The jury returned a verdict of accidental death.”


The constable was born in 1860 and joined the New South Wales Police Force on 9 May, 1881. He was stationed at Central Police Station, Sydney. He is not listed in the official New South Wales Police Honour Roll.



The Sydney Morning Herald     Monday  4 July 1881     p 7

An inquest was held on Saturday morning by the City Coroner, at his chambers, with reference to the death of constable James Hawkins, who died that morning from injuries which he had received whilst in the discharge of his duty. Deceased was 21 years of age, and a native of Pennant Hills, New South Wales, and was unmarried.

He joined the police force on May 5th last, since when he had always been employed on night duty. On Saturday he was employed on day duty.

He resided at a boarding-house, No. 401, Pitt-street, kept by his aunt, Mrs. Rebecca Cross.

John Downer, a young man, residing at No. 128, Harris-street. deposed that he was a carter, in the employment of Mr. Read, of Crown Road, Ultimo.

Shortly after 8 o’clock on Saturday morning, witness was in charge of a horse and tip-cart, and proceeding along Kent-street in a southerly direction. A waggon, drawn by two horses, passed witness, when his horse shied, and carried the cart on to the footpath. Witness managed to get his horse and vehicle off the footpath, and as the wheels passed over the curb, he fell on to one of the shafts. As witness endeavoured to recover his seat, one of his legs touched the horse which commenced kicking, and threw him off the cart. He was dragged a short distance by the reins, but then got free.

The horse with the dray went on.

William Salway deposed to seeing the horse gallop along Kent-street, then into Market-street, and afterwards into Clarence-street. When it arrived near Broughton-lane, constable Hawkins rushed out towards the animal, and after running alongside of it for about ten yards, he endeavoured to seize the reins, but fell, and one of the wheels immediately afterwards passed over his head. The cart was then tipped up.

Hawkins died at once. His body was conveyed to the Infirmary. Dr. Williamson deposed that death arose from a compound depressed fracture of the skull.

A verdict of accidental death was returned.

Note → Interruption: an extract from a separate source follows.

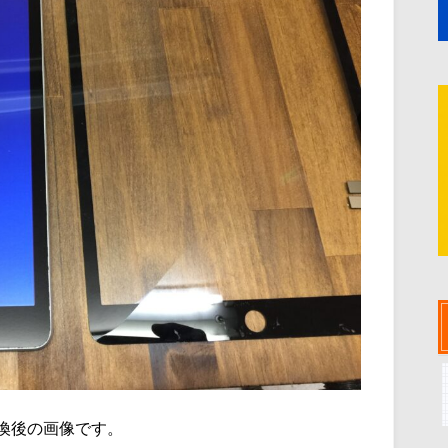
換後の画像です。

Kiama Independent & Shoalhaven Advertiser ( NSW )     Friday  8 July 1881    P 2


A shocking accident happened early on Saturday morning in Clarence-street, which caused the death of a police constable named James Hawkins.

At about eight o’clock that morning a man named Downer was driving an empty tip-dray along Kent-street.

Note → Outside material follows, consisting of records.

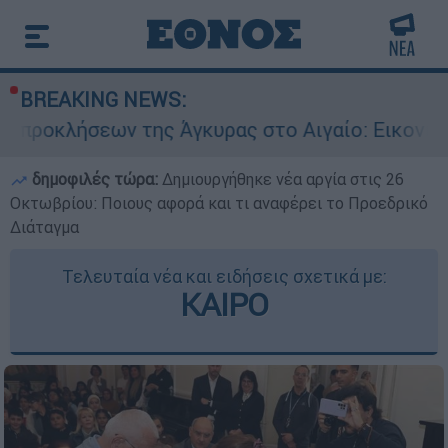
BREAKING NEWS:
 της Άγκυρας στο Αιγαίο: Εικονική αερομαχία α
δημοφιλές τώρα:
Δημιουργήθηκε νέα αργία στις 26
Οκτωβρίου: Ποιους αφορά και τι αναφέρει το Προεδρικό
Διάταγμα
Τελευταία νέα και ειδήσεις σχετικά με:
ΚΑΙΡΟ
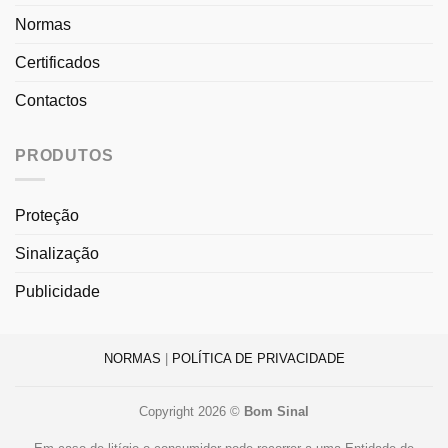
Normas
Certificados
Contactos
PRODUTOS
Proteção
Sinalização
Publicidade
NORMAS
|
POLÍTICA DE PRIVACIDADE
Copyright 2026 ©
Bom Sinal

He was going along at a walk, when he was overtaken by a waggon and two horses, the noise of which startled his mare, and caused her to bolt.

Downer was thrown out, and getting entangled with the reins was dragged a few yards.

The frightened animal then galloped off with the dray into Clarence street.

Constable Hawkins, who happened to be there on duty, ran after and attempted to stop the runaway horse, and succeeded in clutching the reins, when his foot slipped. He fell forward on his face in the road, and in a moment afterwards, the wheel of the vehicle passed over his head, killing him on the spot. The accident was witnessed by several persons, who ran to help the poor fellow, but it was seen that he was past all aid, his skull being crushed in on one side.

The deceased was conveyed to the Infirmary, and two hours later an inquest was held on the remains by the City Coroner and a jury, who found a verdict of accidental death.

Hawkins was a promising young man, who had only very recently joined the police force, and it so happened that the day he thus met his death was the first time he had been sent out on day duty.